Brent's forward curve has slipped into contango for the first time in 2026, with the front-month contract trading below later deliveries. Rising shipments through the Strait of Hormuz have left a near-term glut, and analysts say the current mild structure limits the case for storing barrels.
Brent crude for prompt delivery traded this week below contracts for delivery as far as six months out, a signal that increasing shipments through the Strait of Hormuz have created a near-term glut. The front-month September contract traded below each of the next five contract months on Friday, after slipping under the second month last week.
The curve tips into contango
That shape has a name. When prompt oil trades below oil delivered later, the market is in contango — a sign that investors see current demand as weak while ample supplies persist.
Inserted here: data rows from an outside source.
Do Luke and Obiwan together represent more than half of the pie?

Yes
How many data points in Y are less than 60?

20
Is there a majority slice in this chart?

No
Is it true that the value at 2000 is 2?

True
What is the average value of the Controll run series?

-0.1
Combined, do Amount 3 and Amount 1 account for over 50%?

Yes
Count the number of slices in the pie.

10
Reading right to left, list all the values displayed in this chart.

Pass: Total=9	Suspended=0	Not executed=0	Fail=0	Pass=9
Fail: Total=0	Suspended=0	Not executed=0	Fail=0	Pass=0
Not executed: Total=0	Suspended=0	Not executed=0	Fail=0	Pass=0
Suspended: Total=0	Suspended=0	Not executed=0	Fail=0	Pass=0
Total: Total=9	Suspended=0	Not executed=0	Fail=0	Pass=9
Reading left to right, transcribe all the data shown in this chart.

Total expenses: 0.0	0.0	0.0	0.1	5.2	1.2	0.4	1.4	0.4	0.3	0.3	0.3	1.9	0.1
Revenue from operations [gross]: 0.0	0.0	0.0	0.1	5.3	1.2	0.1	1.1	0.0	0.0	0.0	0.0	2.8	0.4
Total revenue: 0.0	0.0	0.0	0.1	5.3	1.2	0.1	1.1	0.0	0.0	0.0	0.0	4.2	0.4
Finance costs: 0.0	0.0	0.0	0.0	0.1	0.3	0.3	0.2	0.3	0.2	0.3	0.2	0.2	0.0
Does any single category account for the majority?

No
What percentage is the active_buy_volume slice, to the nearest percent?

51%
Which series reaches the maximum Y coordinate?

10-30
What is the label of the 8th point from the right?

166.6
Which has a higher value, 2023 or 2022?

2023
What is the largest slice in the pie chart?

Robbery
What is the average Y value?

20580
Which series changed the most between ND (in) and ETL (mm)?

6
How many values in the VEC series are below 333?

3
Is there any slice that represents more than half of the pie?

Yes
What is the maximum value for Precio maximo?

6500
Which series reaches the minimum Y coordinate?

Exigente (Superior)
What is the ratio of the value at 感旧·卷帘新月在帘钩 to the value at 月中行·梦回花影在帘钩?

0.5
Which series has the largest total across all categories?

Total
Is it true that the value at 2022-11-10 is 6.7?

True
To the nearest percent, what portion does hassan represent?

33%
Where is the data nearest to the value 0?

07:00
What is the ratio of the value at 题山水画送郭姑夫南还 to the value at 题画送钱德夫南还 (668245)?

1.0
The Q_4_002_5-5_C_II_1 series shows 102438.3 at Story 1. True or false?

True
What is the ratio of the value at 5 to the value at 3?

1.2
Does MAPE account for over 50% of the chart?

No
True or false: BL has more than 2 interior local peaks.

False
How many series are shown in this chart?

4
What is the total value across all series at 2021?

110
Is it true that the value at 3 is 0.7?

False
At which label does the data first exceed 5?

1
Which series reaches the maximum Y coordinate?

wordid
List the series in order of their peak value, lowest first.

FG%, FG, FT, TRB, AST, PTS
The six-month Brent spread flipped to a discount for the first time this year on Wednesday, dropping to minus 56 cents a barrel on Thursday before recovering to a small premium on Friday.
The reopening of the strait sits behind the move. As tankers exit the waterway again, freshly released crude is meeting demand that buyers have already covered. According to Reuters, ICIS global oil markets lead David Jorbenaze said: "The newly released crude is chasing demand that has already been reduced and met", explaining why the front of the curve is taking the hit.
To store or not to store
Contango normally rewards traders who buy barrels now, store them, and sell them forward at a higher price. That could offer respite to sellers competing to place cargoes in a weak physical market, while helping to replenish inventories drained during the supply crisis linked to the Iran war.
But the incentive only works if the gap is wide enough. Storage plays turn a profit when contango covers the storage and financing fees, around 80 cents to $1 per barrel for firms without their own tanks, one European crude trader said. Whether the structure deepens or fades depends on whether demand in Asia starts to pick up again, SEB analyst Bjarne Schieldrop said, adding that storage plays will stay limited given the current mild contango.